5. It is important to allow yourself to feel your feelings while at the same time not drowning in them. Our feelings are very normal -- all of them. The idea is to understand what your feelings are trying to tell you. They are messengers. Listen to your feelings and ask yourself, "What are my feelings telling me? What do I need right now?" While feelings can be uncomfortable, they don't hang around forever. So if we are able to acknowledge that we are feeling a certain way, understand the message, and then allow that feeling to dissipate on its own -- as opposed to fighting  it -- we will start to feel better. There is a saying, "What we resist persists." This means the more we fight our feelings, the more intense they will become and the longer they will hang around. On the other hand, if we simply accept that we are feeling a certain way right now but realize we won't feel like this forever, then we will start to feel better more quickly. Don't stuff your feelings. Don't run from your feeling.

6. A very good technique for dealing with painful emotions -- any emotions actually -- is called mindfulness. Mindfulness is going to be any practice that promotes our awareness of what is going on within our body and our mind in this very moment. We are not thinking about what happened yesterday or worrying about what might happen tomorrow. We are focused one hundred percent on what is going on with us right now. Some helpful mindfulness techniques include intentional deep breathing where you focus your attention on your breath, Yoga, Meditation, nature walking. DBT is a therapy that has helped people learn -- among other things -- mindfulness skills. You can find some You Tube videos about DBT skills that you might find helpful.

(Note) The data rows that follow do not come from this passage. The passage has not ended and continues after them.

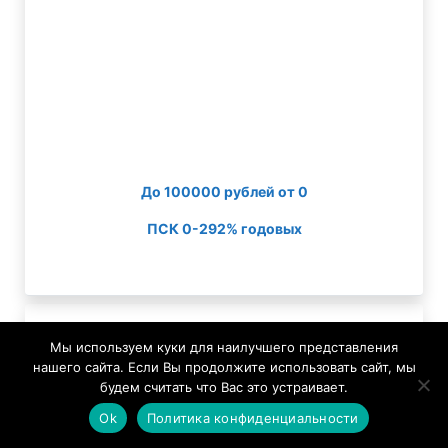
До 100000 рублей от 0
ПСК 0-292% годовых
Мы используем куки для наилучшего представления
нашего сайта. Если Вы продолжите использовать сайт, мы
будем считать что Вас это устраивает.
Ok
Политика конфиденциальности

7. It can be helpful to learn about the situations that seem to trigger your painful emotions. Are there certain people, certain situations, certain words that will cause you to feel anxious or depressed or angry? If you know what triggers these feelings, you can be more prepared to handle those feelings when those triggers take place.

8. Another area to consider is your core beliefs and your thinking patterns. How we think about ourselves, others, and the world in general will have a huge impact on how we feel and how we handle our emotions. Learning to reframe our thoughts from worst case scenario to something more realistic can be very helpful. Sometimes, our expectations of ourselves and others are unrealistically high which causes a lot of frustration and maybe even anger. These thinking patterns can be explored and changed.

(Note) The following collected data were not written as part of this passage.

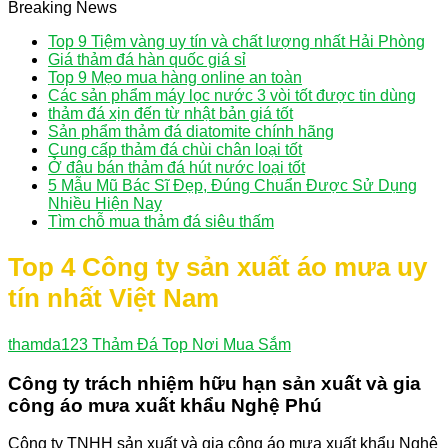
Breaking News
Top 9 Tiệm vàng uy tín và chất lượng nhất Hải Phòng
Giá thảm đá hàn quốc giá sỉ
Top 9 Mẹo mua hàng online an toàn
Các sản phẩm máy lọc nước 3 vòi tốt được tin dùng
thảm đá xịn đến từ nhật bản giá tốt
Sản phẩm thảm đá diatomite chính hãng
Cung cấp thảm đá chùi chân loại tốt
Ở đâu bán thảm đá hút nước loại tốt
5 Mẫu Mũ Bác Sĩ Đẹp, Đúng Chuẩn Được Sử Dụng
Nhiều Hiện Nay
Tìm chỗ mua thảm đá siêu thấm
Top 4 Công ty sản xuất áo mưa uy
tín nhất Việt Nam
thamda123
Thảm Đá Top Nơi Mua Sắm
Công ty trách nhiệm hữu hạn sản xuất và gia
công áo mưa xuất khẩu Nghệ Phú
Công ty TNHH sản xuất và gia công áo mưa xuất khẩu Nghệ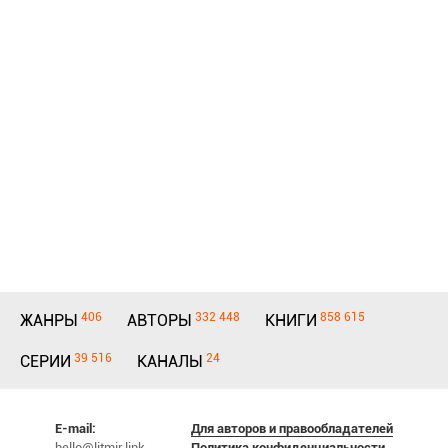
406
332 448
858 615
ЖАНРЫ
АВТОРЫ
КНИГИ
39 516
24
СЕРИИ
КАНАЛЫ
E-mail:
Для авторов и правообладателей
hello@litmir.link
Политика конфиденциальности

9. Of course, if you have experienced trauma in your life, then it is important to address that appropriately. Our bodies store memories of trauma and will respond to cues in the environment that tell our body that we are not safe -- even if we are. So understanding trauma responses and how to recognize and respond to those responses is also important.

This has been very general I know because I just don't know enough about you. I hope, however, that some of this information will be helpful to you. Thank you for taking the time to read my message.